Dobrym przykładem takie różnorodności programowej jest tegoroczny festiwal. W tym roku można było zobaczyć dwie produkcje w reżyserii Krzysztofa Warlikowskiego. W tym roku mija trzydzieści lat od artystycznego debiuty tego najbardziej znanego polskiego reżysera operowego. Można powiedzieć, że Monachium to jego artystyczny dom, gdyż to tutaj powstały jego najciekawsze i czasem dość kontrowersyjne przedstawienia. Ja miałem okazję zobaczyć Dido and Aeneas ... Erwartung. Przedstawienie zawierało barokową operę Henry Purcella oraz monodram Arnolda Schoenberga. Obie opery były połączone interludium skomponowanym przez Pawła Mykietyna. Warlikowski stworzył wciągające przedstawienie w filmowym stylu. Przyjaciele jadą do domku w lesie, aby wspólnie spędzić kilka dni. Stopniowo wychodzą z nich skrywane lęki i stłumione fantazje seksualne. Pobyt w lesie zamienia się w koszmar i wiedzie do tragedii. Widać tutaj nawiązania do “Antychrysta” Larsa von Triera, ale mimo to jest to całkowicie oryginalne i świetnie przygotowane przedstawienie. Pojawiają się tutaj tancerze, którzy wnoszą świeżość, są kamery na żywo oraz animacje. Warlikowski wykorzystuje wszystkie dostępne środki, aby stworzyć przedstawienie na miarę naszych czasów. Andrew Manze dynamicznie poprowadził Bayerisches Staatsorchester. Pod jego batutą orkiestra posiadała lekkie, rozproszone brzmienie, które świetnie sprawdziło się w przypadku Purcella jak i Schoenberga. Świetnie spisała się w głównej roli Ausrine Stundyte. Jej głos miał lekkie, ale intensywne brzmienie.
Hołdem w stronę chlubnej przeszłości orkiestry było wznowienie Tristana i Izoldy. Ta produkcja Warlikowskiego była stylistycznie odmienna od Dydony i Eneasza. Jego Tristan jest niejako nostalgiczną medytacją o intymności i samotności. Głównie bohaterowie żyją w pustce, w świecie, który nie posiada już żadnych znaczeń. Metaforą tej pustki są lalki, które często pojawiają się w przedstawieniu, czasem podglądając bohaterów, a czasem niejako przejmując główne role. Tristan i Izolda marzą o miłości, o jakiejś formie intymności, ale nie jest im dane jej zaznać. Przedstawienie to jest dość wolne, niewiele tutaj się dzieje. Jest to wizja pewnego końca świata, świata opartego na tradycyjnych wartościach takich jak miłość, intymność, rodzina. W tym przypadku Bayerisches Staatsorchester posiadało czyste, mocne brzmienie. Lothar Koenigs prowadził orkiestrę wyraziście, świetnie operując dynamiką dźwięku.

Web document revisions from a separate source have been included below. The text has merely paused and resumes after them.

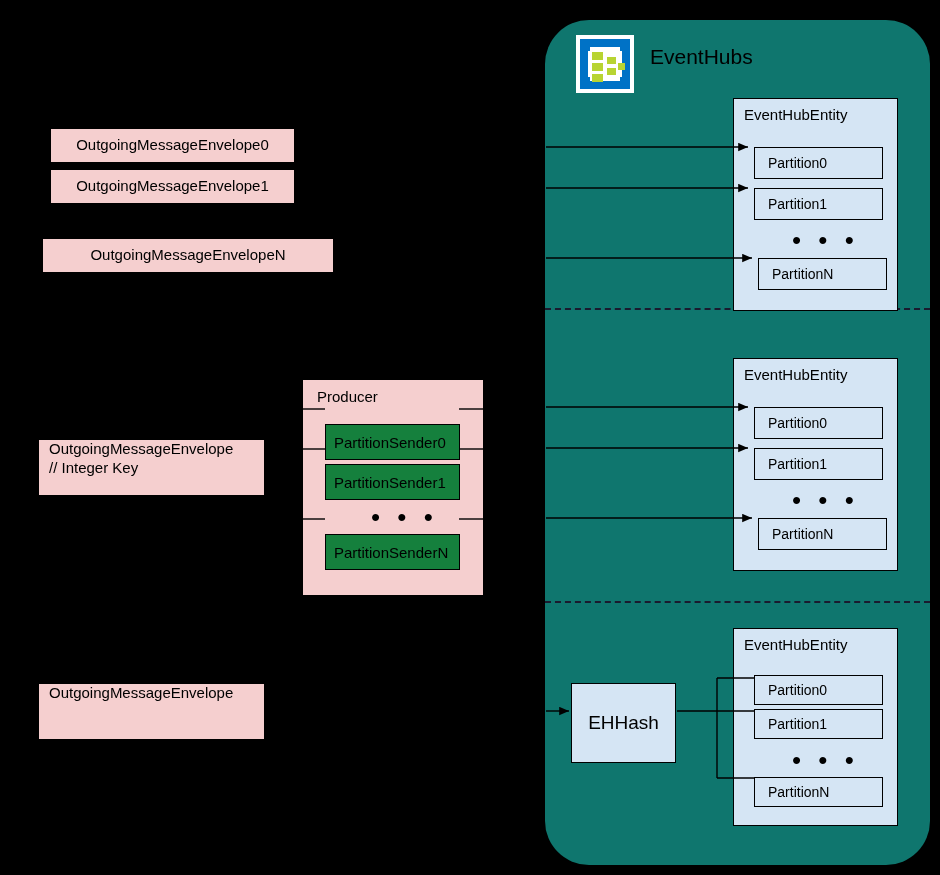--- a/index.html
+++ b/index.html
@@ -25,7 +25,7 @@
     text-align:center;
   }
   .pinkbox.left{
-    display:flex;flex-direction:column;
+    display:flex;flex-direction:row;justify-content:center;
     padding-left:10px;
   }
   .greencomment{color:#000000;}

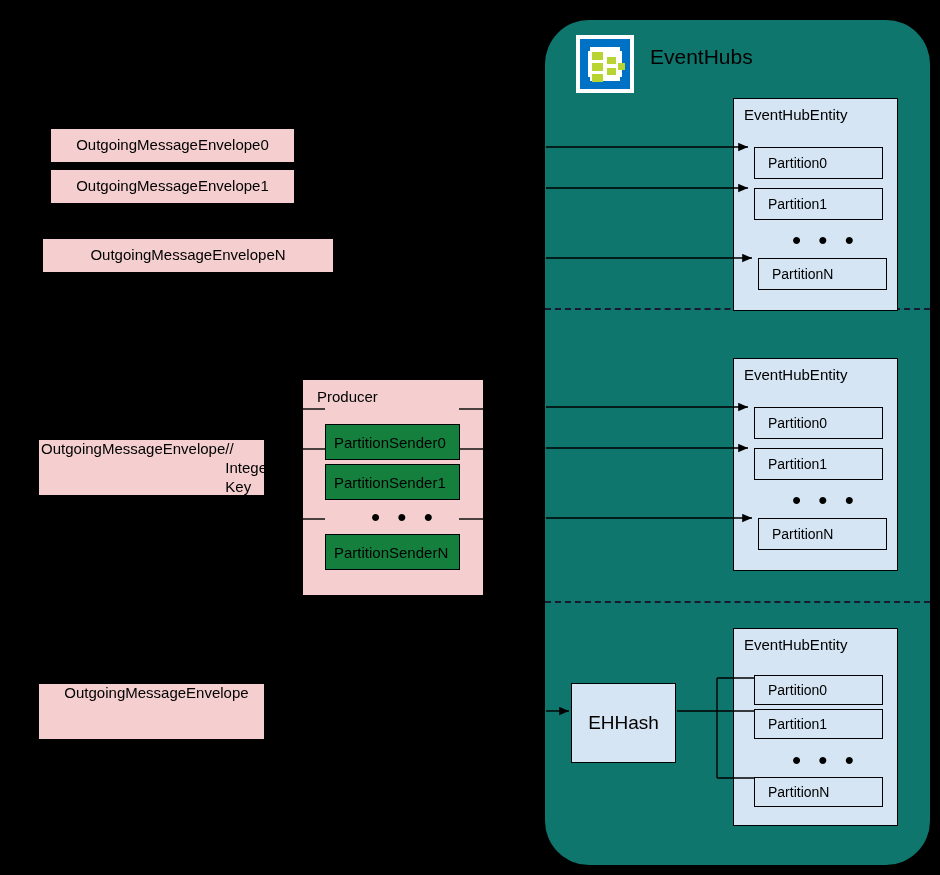--- a/index.html
+++ b/index.html
@@ -28,7 +28,7 @@
     display:flex;flex-direction:row;justify-content:center;
     padding-left:10px;
   }
-  .greencomment{color:#000000;}
+  .greencomment{color:#be185d;}
 
   
   .producer{

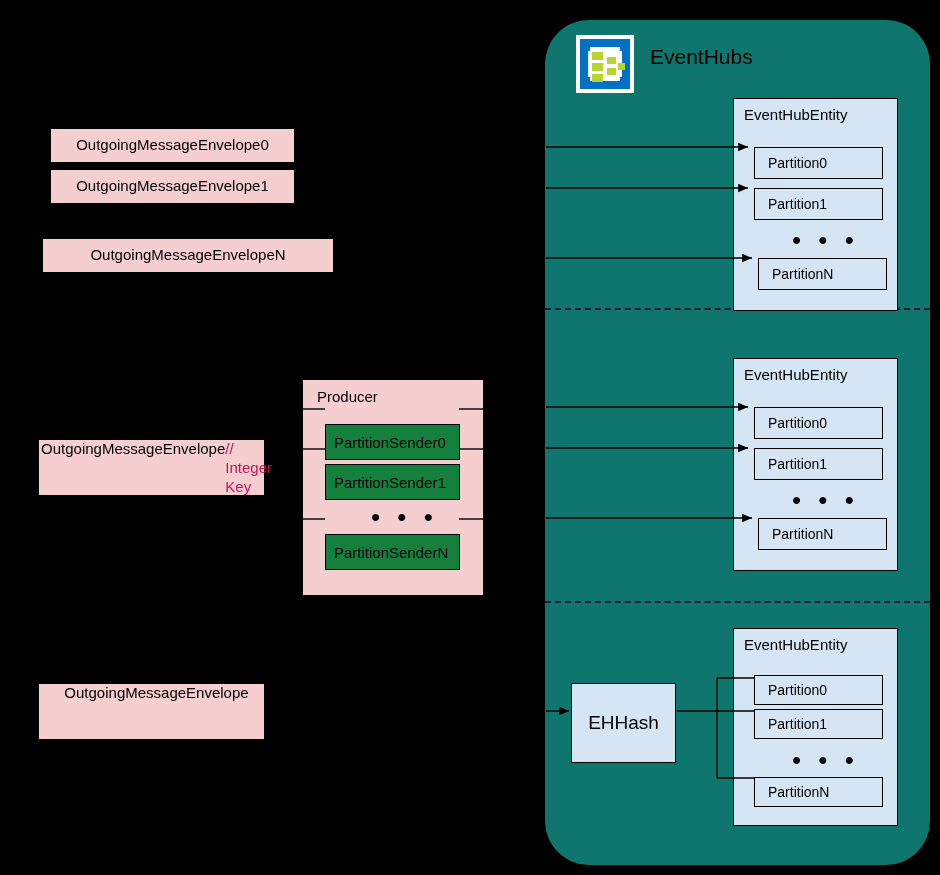--- a/index.html
+++ b/index.html
@@ -42,12 +42,12 @@
   }
   .sender{
     position:absolute;
-    background:#15803d;
+    background:#bef264;
     border:1.4px solid #000;
     box-sizing:border-box;
     display:flex;align-items:center;
     padding-left:8px;
-    font-size:15px;color:#000;
+    font-size:20px;color:#000;
   }
 
   .dots{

Moja muzyczna wizyta w Monachium była jak zwykle ekscytująca. Tutaj muzyka jest nie tylko w operze, ale jest integralną częścią miasta. Mieszkali i tworzyli tutaj wybitni kompozytorzy i ten klimat sztuki się czuje w Monachium. Jednak dobrze zwieńczyć muzyczną podróż tradycyjną bawarską golonką serwowaną w jednym z tutejszych tradycyjnych pubów.